Hi all,
My code was working fine in spark 1.0.2 ,but after upgrading to 1.1.0, its
throwing exceptions and tasks are getting failed.
The code contains some map and filter transformations followed by groupByKey
(reduceByKey in another code ). What I could find out is that the code works
fine until groupByKey or reduceByKey in both versions.But after that the
following errors show up in Spark 1.1.0
java.io.FileNotFoundException:
/tmp/spark-local-20141006173014-4178/35/shuffle_6_0_5161 (Too many open files)
java.io.FileOutputStream.openAppend(Native Method)
java.io.FileOutputStream.<init>(FileOutputStream.java:210)
org.apache.spark.storage.DiskBlockObjectWriter.open(BlockObjectWriter.scala:123)
org.apache.spark.storage.DiskBlockObjectWriter.write(BlockObjectWriter.scala:192)
org.apache.spark.shuffle.hash.HashShuffleWriter$$anonfun$write$1.apply(HashShuffleWriter.scala:67)
org.apache.spark.shuffle.hash.HashShuffleWriter$$anonfun$write$1.apply(HashShuffleWriter.scala:65)
scala.collection.Iterator$class.foreach(Iterator.scala:727)
scala.collection.AbstractIterator.foreach(Iterator.scala:1157)
org.apache.spark.shuffle.hash.HashShuffleWriter.write(HashShuffleWriter.scala:65)
org.apache.spark.scheduler.ShuffleMapTask.runTask(ShuffleMapTask.scala:68)
org.apache.spark.scheduler.ShuffleMapTask.runTask(ShuffleMapTask.scala:41)
org.apache.spark.scheduler.Task.run(Task.scala:54)
org.apache.spark.executor.Executor$TaskRunner.run(Executor.scala:177)

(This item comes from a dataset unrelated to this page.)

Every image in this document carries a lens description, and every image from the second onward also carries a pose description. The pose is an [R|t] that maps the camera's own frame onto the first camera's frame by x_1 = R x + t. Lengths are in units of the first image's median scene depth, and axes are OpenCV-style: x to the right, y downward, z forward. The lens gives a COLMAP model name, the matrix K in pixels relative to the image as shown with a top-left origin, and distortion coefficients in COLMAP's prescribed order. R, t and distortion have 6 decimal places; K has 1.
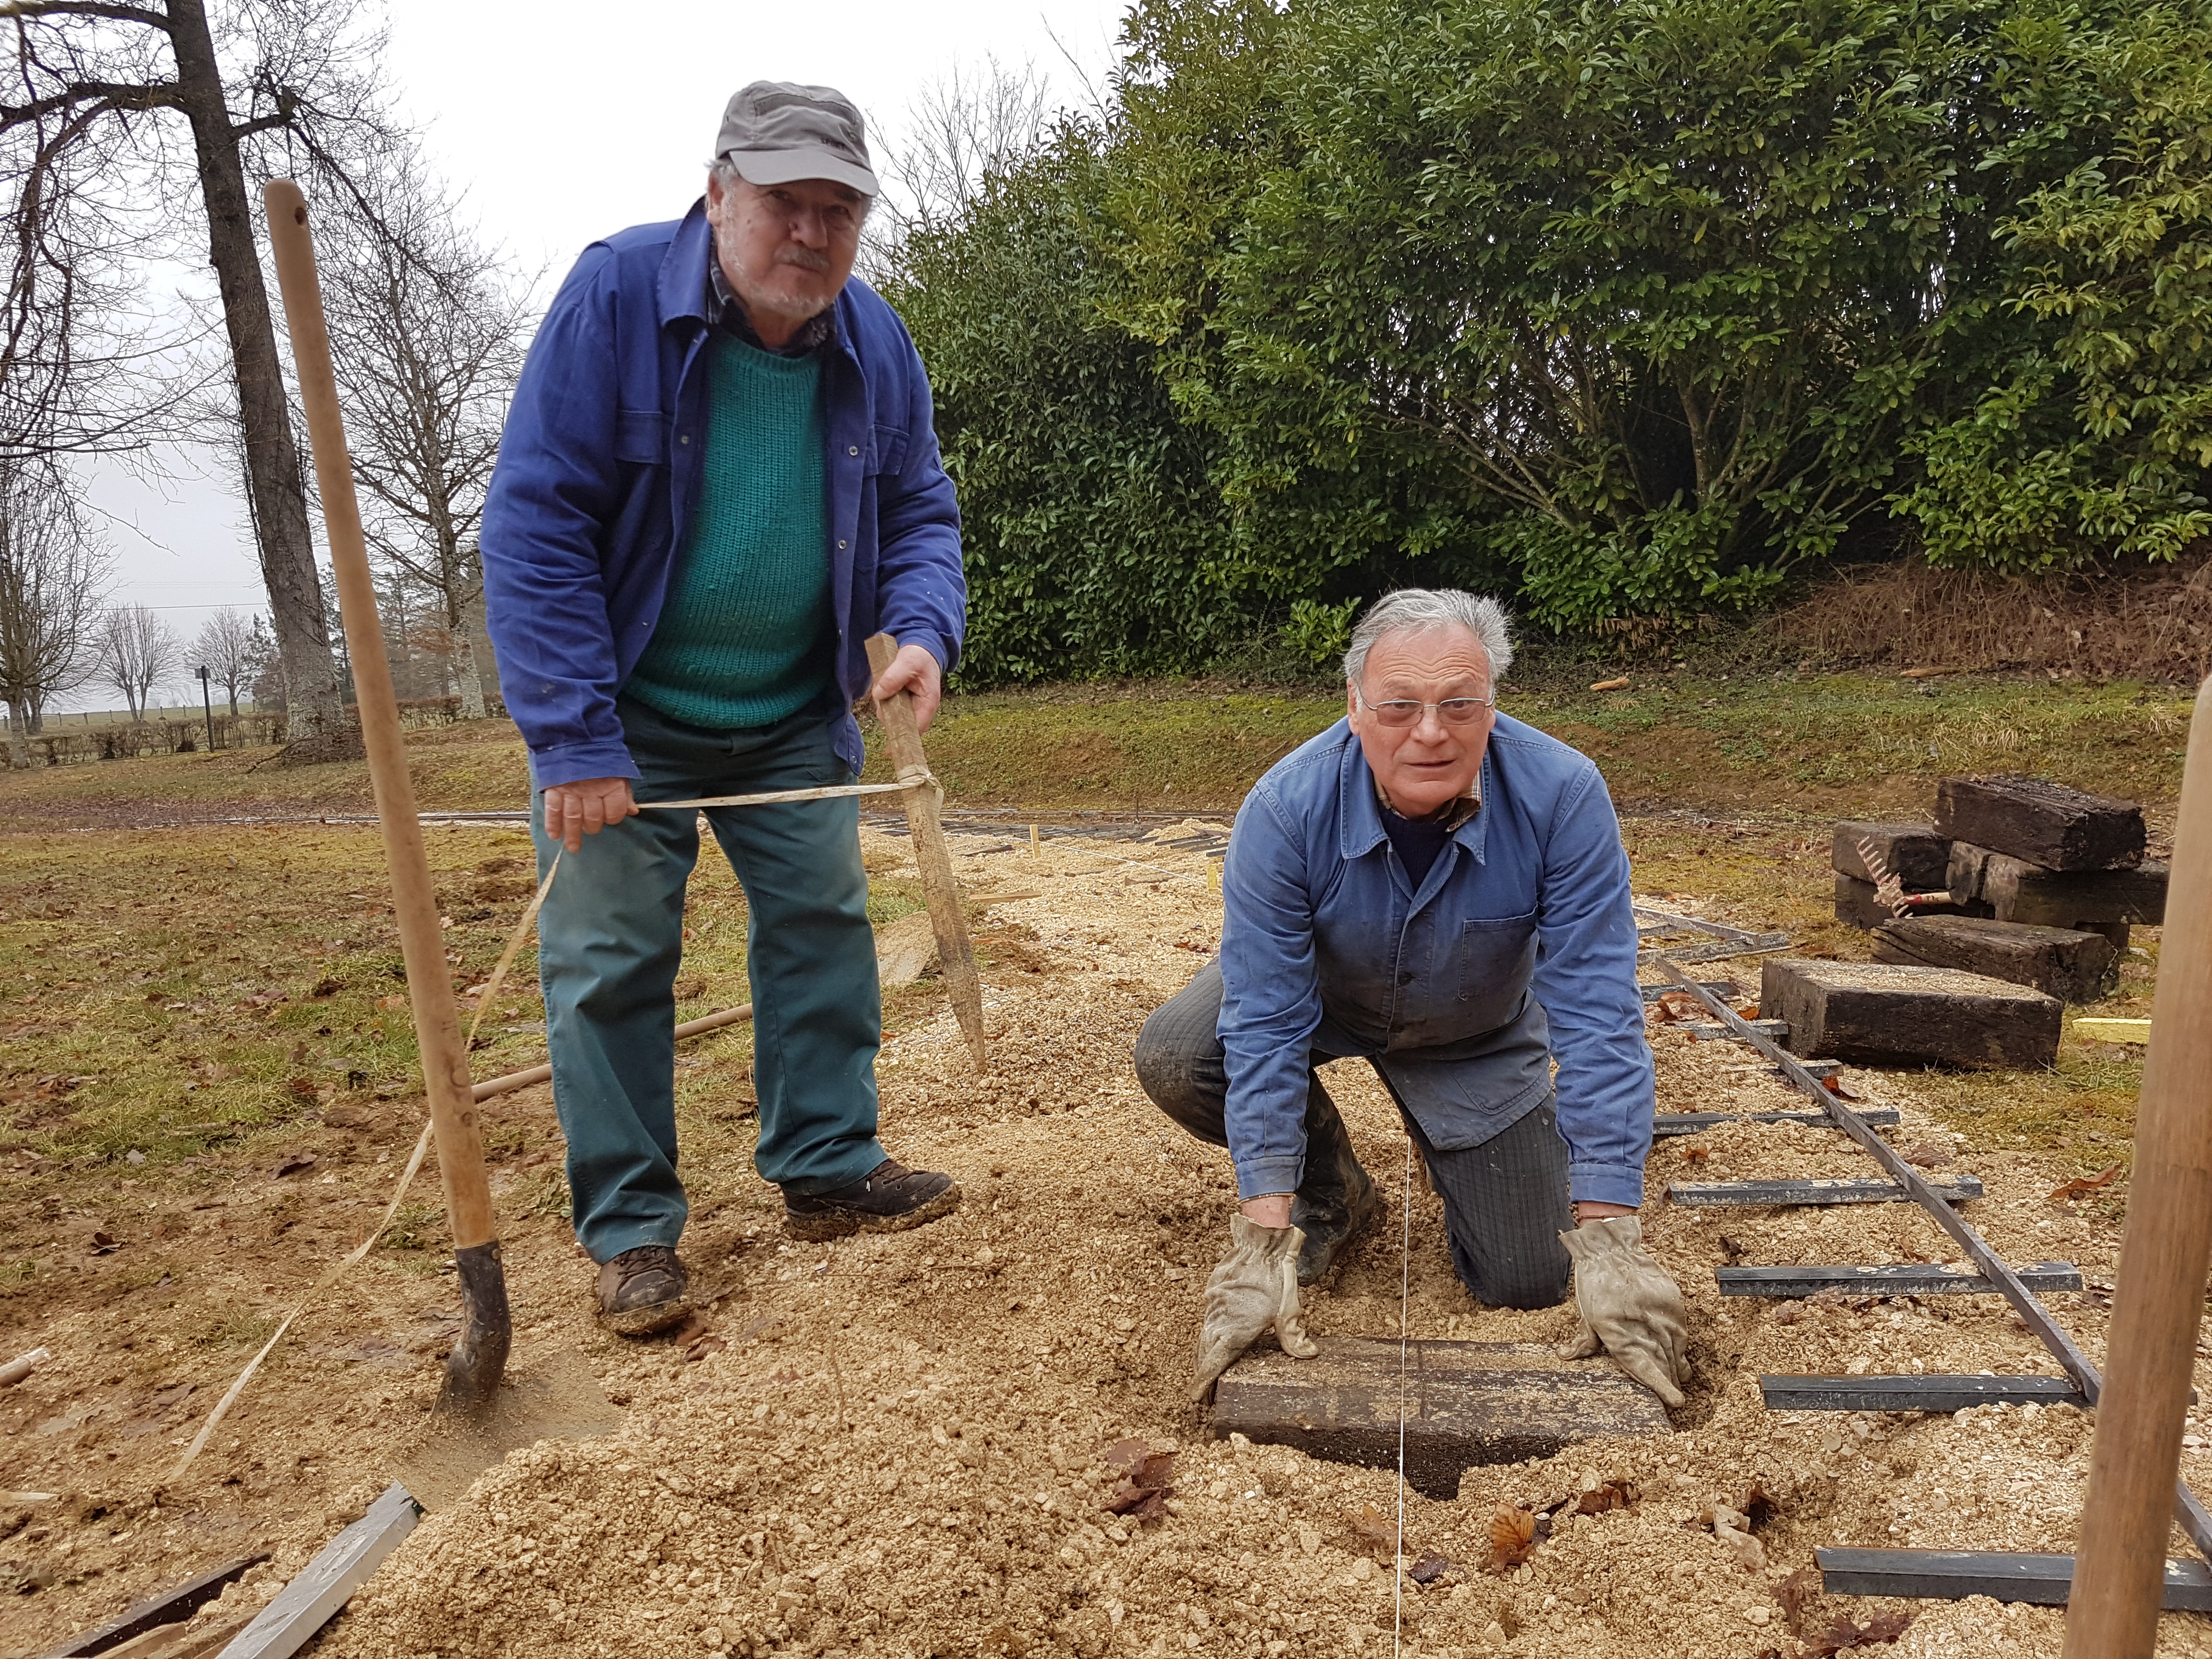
lens RADIAL K [[1950.9, 0, 1115.5], [0, 1950.9, 819.2], [0, 0, 1]] dist [0.090764, -0.161769]
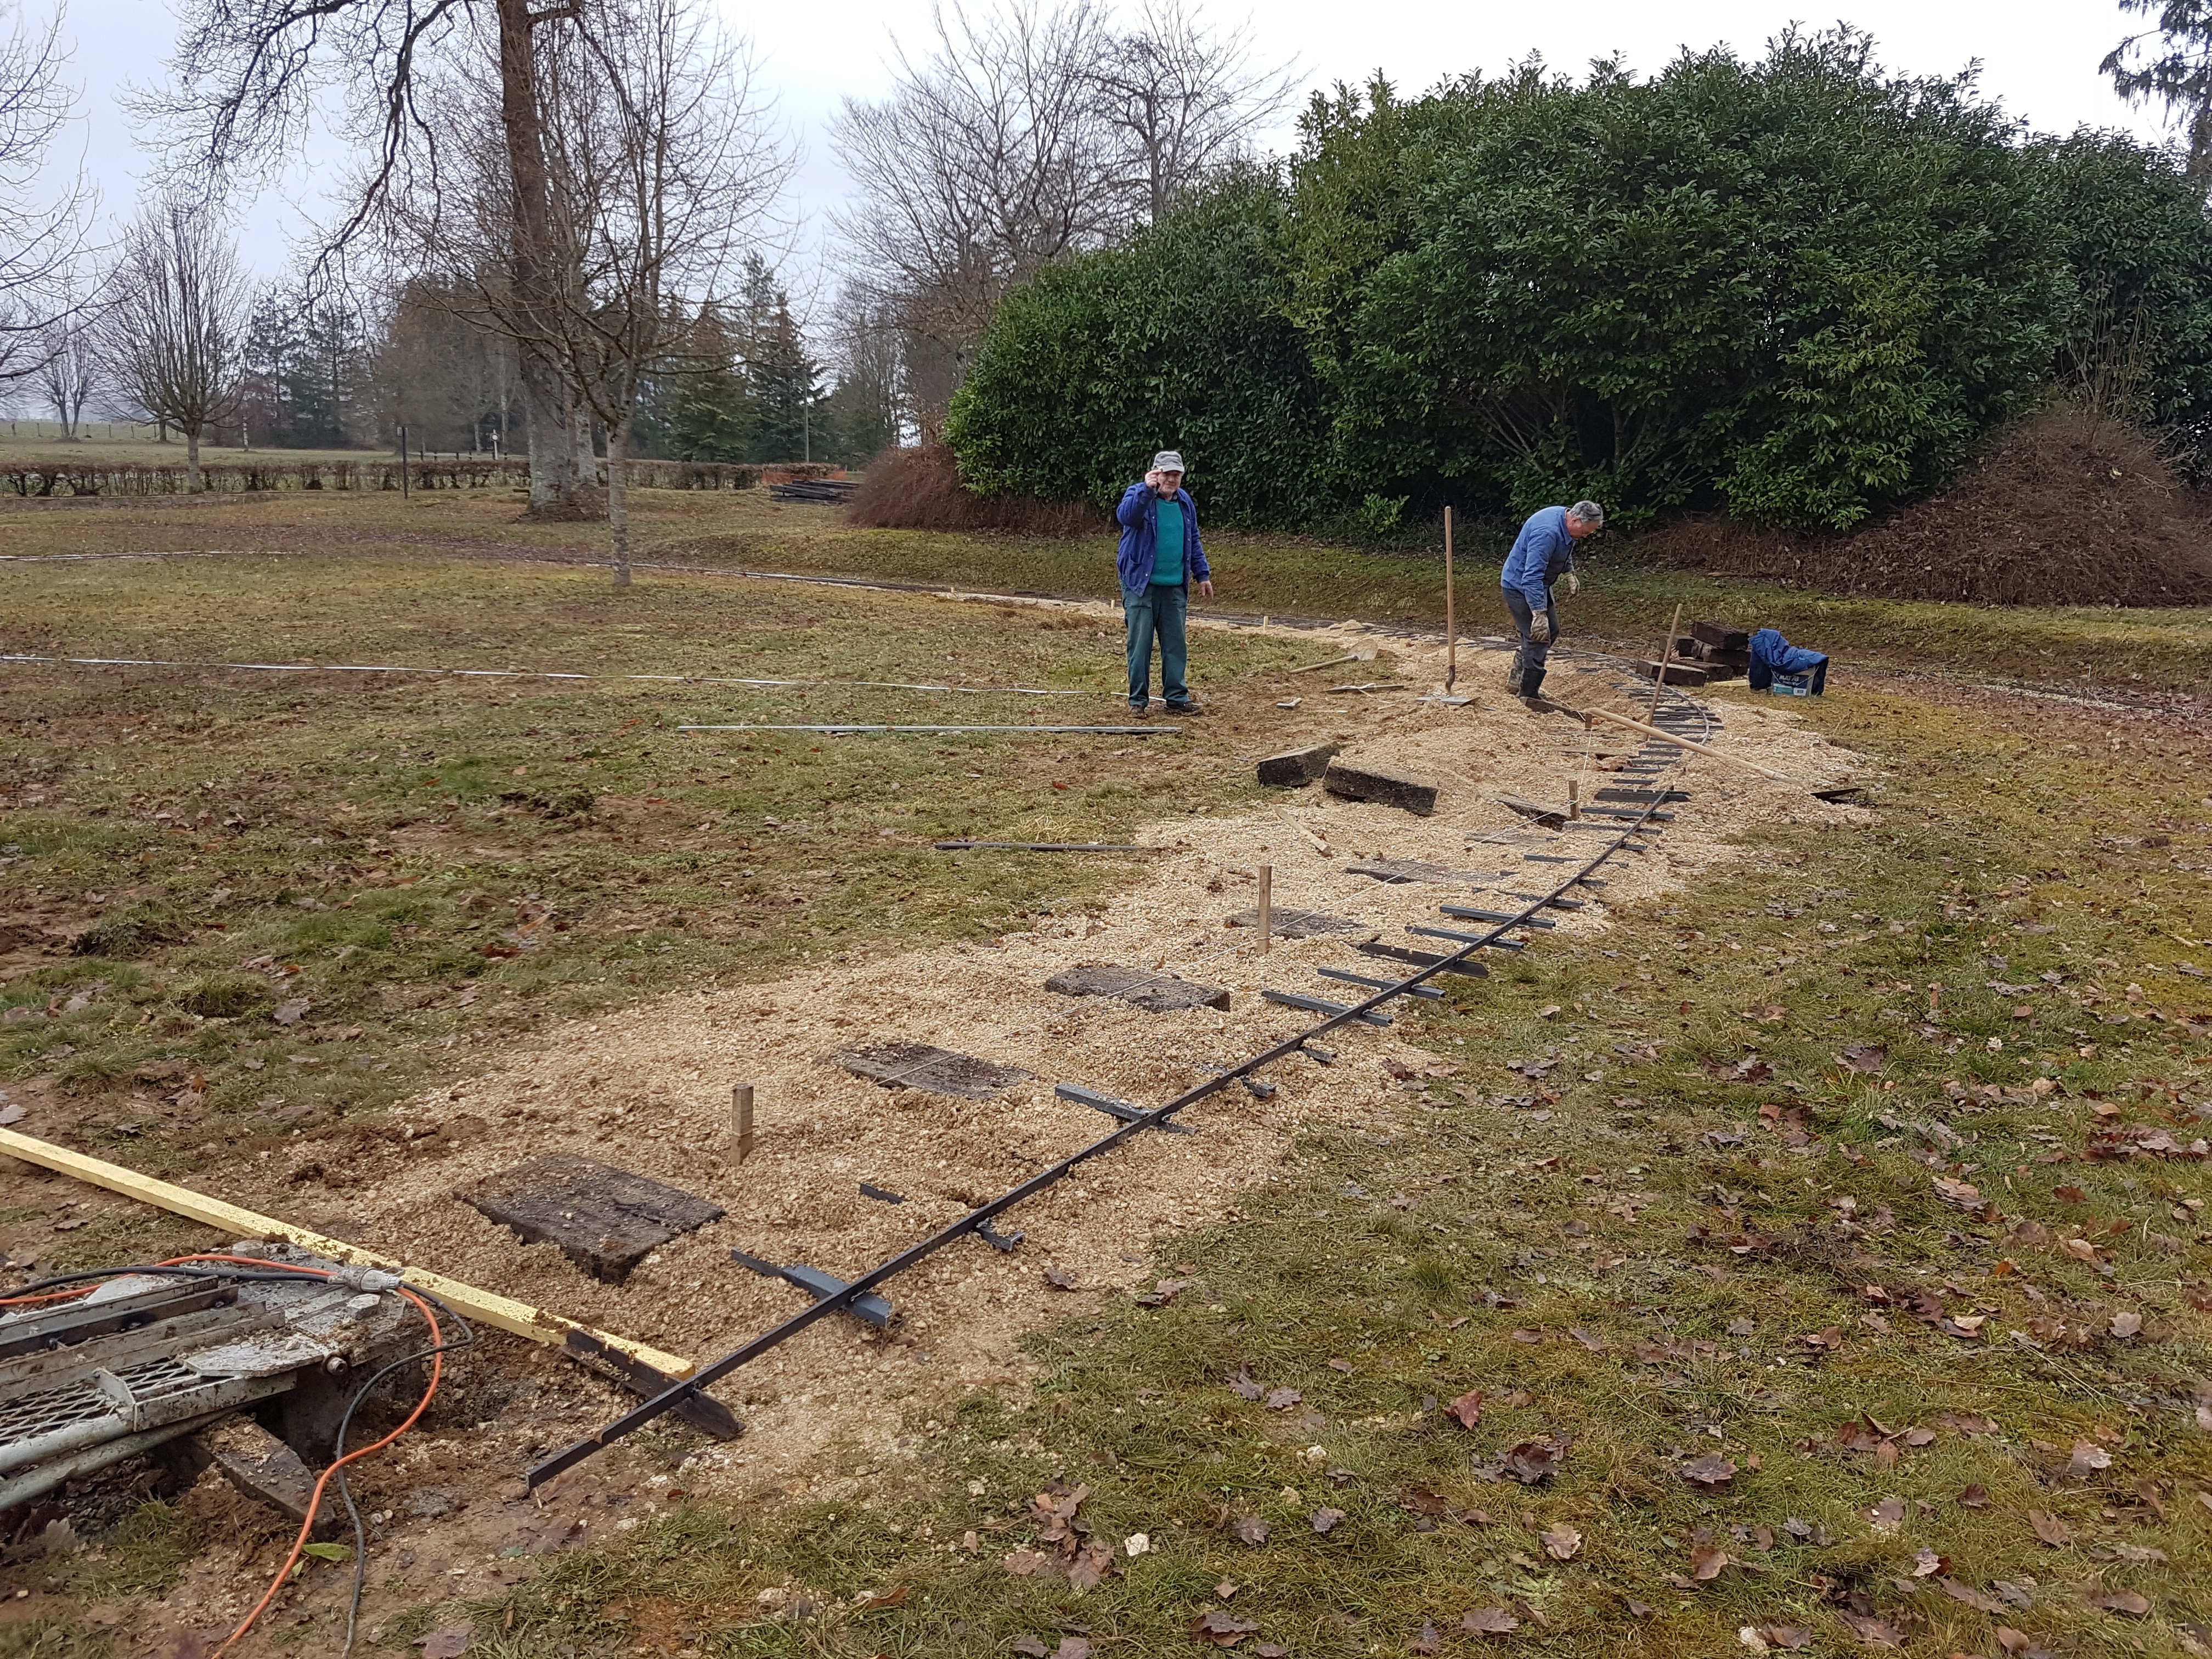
lens RADIAL K [[1950.9, 0, 1102.5], [0, 1950.9, 845.1], [0, 0, 1]] dist [0.090764, -0.161769]
pose [[0.993805, 0.084146, 0.072598, -0.213959], [-0.091442, 0.990381, 0.103842, 0.029831], [-0.063162, -0.109837, 0.991941, -0.627366]]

java.util.concurrent.ThreadPoolExecutor.runWorker(ThreadPoolExecutor.java:1146)
java.util.concurrent.ThreadPoolExecutor$Worker.run(ThreadPoolExecutor.java:615)
java.lang.Thread.run(Thread.java:701)
I cleaned my /tmp directory,changed my local directory to another folder ; but
nothing helped.
Can anyone say what could be the reason .?
Thanks & Regards,
Meethu M